# Raney’s Lemma

Raney’s Lemma: Given an integer sequence $(a_0, a_1, \dots, a_{m-1})$ whose sum equals unity, there exists a unique $j$ such that every partial sum of the sequence $(a_j, a_{j+1}, \dots, a_{j+m-1})$ is positive, indicies being computed $\mod m$.

The standard proof for this fact is geometric. It starts by extending the above sequence to an infinite periodic sequence, $b_n$, for all non-negative integers such that $b_p = a_q$, whenever $p \equiv q \mod m$. Since the new sequence of partial sums obeys $s_{km+n}=k+s_n$, where $0 \le n < m$, the plot of $s_n$ for $n \ge 0$ has an average slope of $\frac{1}{m}$. In fact, the sequence $s_n$ can be completely contained within two lines of slope $\frac{1}{m}$. But lines of slope $\frac{1}{m}$ meet integer points only once every $m$ units. Thus, the lower line meets the integer partial sum sequence exactly once in the canonical period $0 \le n < m$, which is the required point $(j, s_j)$.

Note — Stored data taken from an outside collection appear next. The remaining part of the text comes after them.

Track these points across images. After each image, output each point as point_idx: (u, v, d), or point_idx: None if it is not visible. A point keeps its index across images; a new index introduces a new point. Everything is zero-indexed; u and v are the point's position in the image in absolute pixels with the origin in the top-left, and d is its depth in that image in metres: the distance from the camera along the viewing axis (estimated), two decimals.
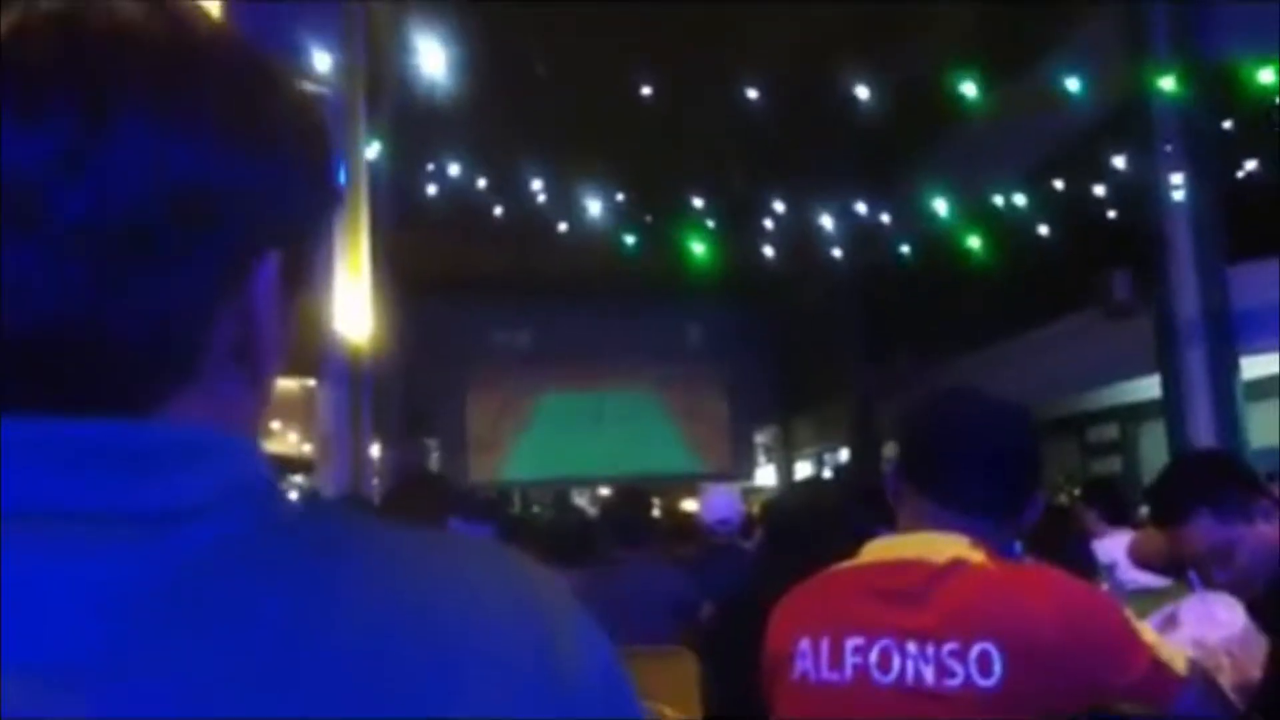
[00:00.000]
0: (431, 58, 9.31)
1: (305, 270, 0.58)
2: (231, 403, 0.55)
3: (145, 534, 0.48)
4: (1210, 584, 1.99)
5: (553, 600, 0.55)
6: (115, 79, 0.49)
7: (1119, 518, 4.66)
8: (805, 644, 1.51)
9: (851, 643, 1.47)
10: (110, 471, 0.48)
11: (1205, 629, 1.78)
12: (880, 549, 1.58)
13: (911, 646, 1.42)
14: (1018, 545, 2.23)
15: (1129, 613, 1.48)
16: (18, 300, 0.48)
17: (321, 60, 8.37)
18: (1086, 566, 3.26)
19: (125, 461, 0.49)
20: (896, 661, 1.43)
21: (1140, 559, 2.98)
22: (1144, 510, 4.70)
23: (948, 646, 1.40)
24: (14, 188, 0.47)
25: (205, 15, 0.57)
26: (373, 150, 9.40)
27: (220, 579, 0.48)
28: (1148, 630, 1.49)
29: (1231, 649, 1.75)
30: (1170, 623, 1.83)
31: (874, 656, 1.45)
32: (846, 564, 1.60)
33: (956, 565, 1.45)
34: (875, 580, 1.51)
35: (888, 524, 1.68)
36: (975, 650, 1.38)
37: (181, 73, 0.51)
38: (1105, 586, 3.28)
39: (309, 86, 8.09)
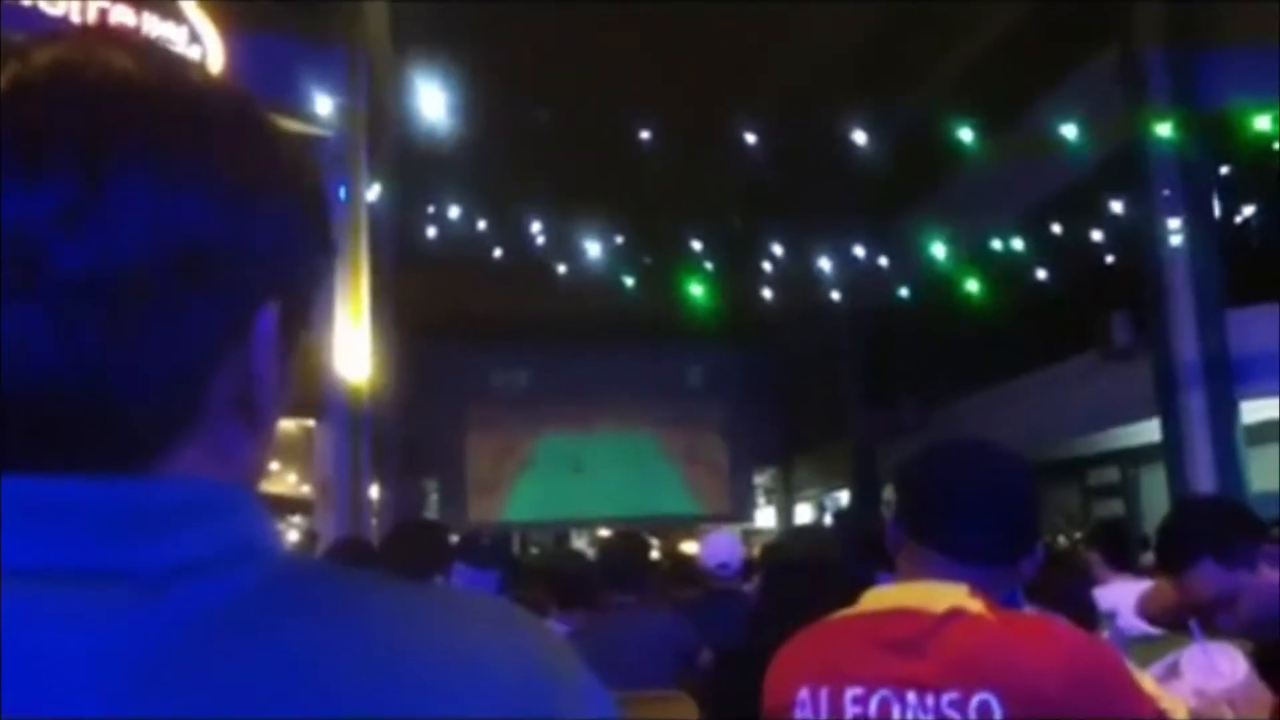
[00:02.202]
0: (432, 102, 9.40)
1: (304, 320, 0.58)
2: (233, 453, 0.55)
3: (147, 592, 0.47)
4: (1212, 632, 1.98)
5: (555, 658, 0.54)
6: (112, 135, 0.50)
7: (1123, 562, 4.63)
8: (805, 693, 1.50)
9: (851, 692, 1.46)
10: (113, 530, 0.48)
11: (1207, 679, 1.77)
12: (879, 597, 1.58)
13: (911, 696, 1.41)
14: (1019, 594, 2.22)
15: (1130, 662, 1.47)
16: (22, 356, 0.48)
17: (324, 104, 8.45)
18: (1087, 614, 3.23)
19: (127, 520, 0.49)
20: (896, 711, 1.42)
21: (1149, 615, 2.95)
22: (1146, 556, 4.69)
23: (947, 697, 1.38)
24: (16, 244, 0.48)
25: (200, 68, 0.57)
26: (374, 193, 9.47)
27: (221, 638, 0.48)
28: (1148, 680, 1.48)
29: (1233, 699, 1.74)
30: (1172, 672, 1.82)
31: (873, 706, 1.43)
32: (846, 612, 1.59)
33: (955, 614, 1.44)
34: (874, 629, 1.50)
35: (888, 569, 1.67)
36: (975, 700, 1.37)
37: (178, 127, 0.51)
38: (1106, 634, 3.26)
39: (311, 130, 8.16)
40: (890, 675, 1.43)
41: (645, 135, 10.71)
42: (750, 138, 10.99)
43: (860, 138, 10.75)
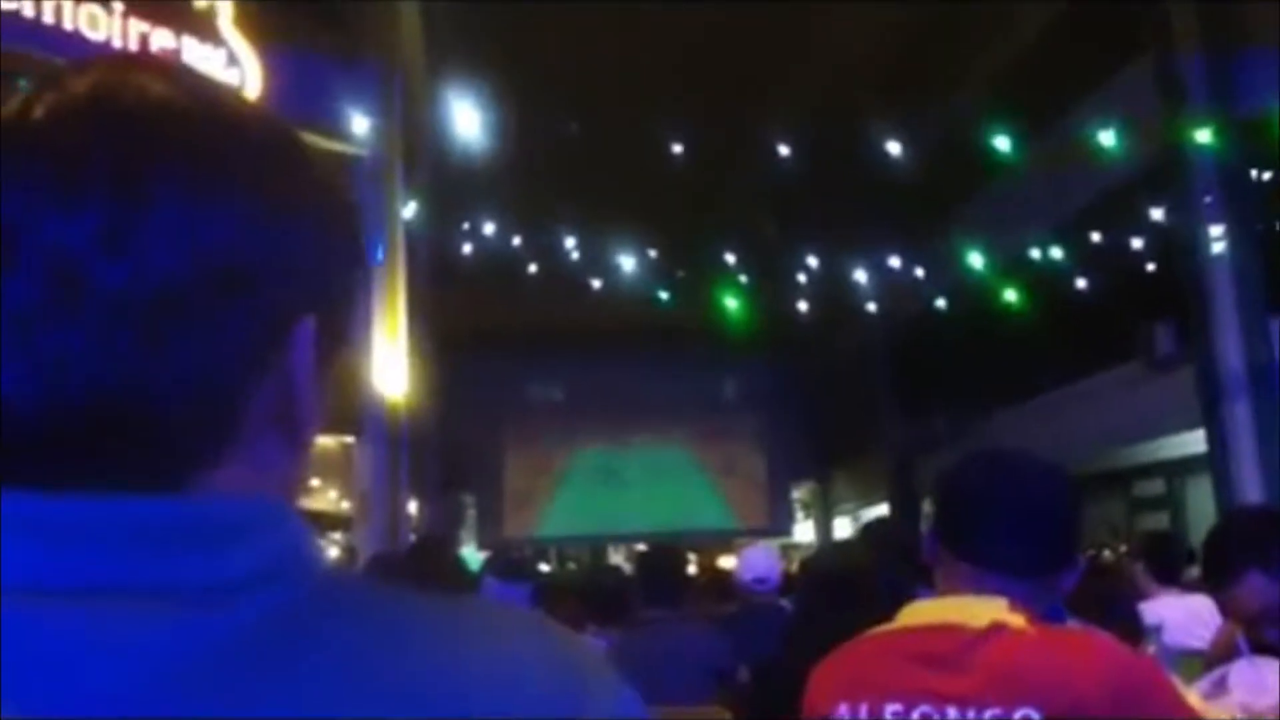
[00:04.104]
0: (467, 119, 9.47)
1: (339, 334, 0.60)
2: (272, 467, 0.56)
3: (194, 608, 0.48)
4: (1260, 646, 1.95)
5: (588, 666, 0.55)
6: (149, 157, 0.51)
7: (1169, 576, 4.57)
8: (844, 709, 1.49)
9: (891, 708, 1.44)
10: (157, 547, 0.49)
11: (1255, 695, 1.73)
12: (919, 612, 1.56)
13: (952, 712, 1.39)
14: (1062, 608, 2.19)
15: (1175, 677, 1.44)
16: (65, 373, 0.49)
17: (360, 123, 8.53)
18: (1132, 629, 3.19)
19: (171, 537, 0.49)
20: None
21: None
22: (1193, 569, 4.61)
23: (989, 713, 1.37)
24: (58, 264, 0.49)
25: (232, 92, 0.59)
26: (409, 210, 9.54)
27: (268, 650, 0.49)
28: (1193, 695, 1.46)
29: None
30: (1220, 687, 1.79)
31: None
32: (885, 628, 1.57)
33: (996, 629, 1.43)
34: (914, 645, 1.49)
35: (925, 584, 1.66)
36: (1018, 716, 1.35)
37: (212, 148, 0.53)
38: (1152, 649, 3.21)
39: (348, 149, 8.25)
40: (930, 691, 1.42)
41: (677, 149, 10.72)
42: (783, 148, 10.97)
43: (893, 146, 10.70)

The above lemma, sometimes also called the Cycle Lemma, immediately solves the following problem: How many sequences of length $2n+1$ consisting only of $+1$s and $-1$s and summing to unity have all positive partial sums? A straightforward generalization of the above enumeration problem asks us to count the number of $m$-Raney sequences: How many sequences of length $mn+1$ consisting only of $+1$s and $(1-m)$s and summing to unity have all positive partial sums?

qchu uses Raney’s Lemma to find the number of $k$-ary trees with $n$ nodes, making use of a bijection with $k$-Raney sequences of length $kn + 1$.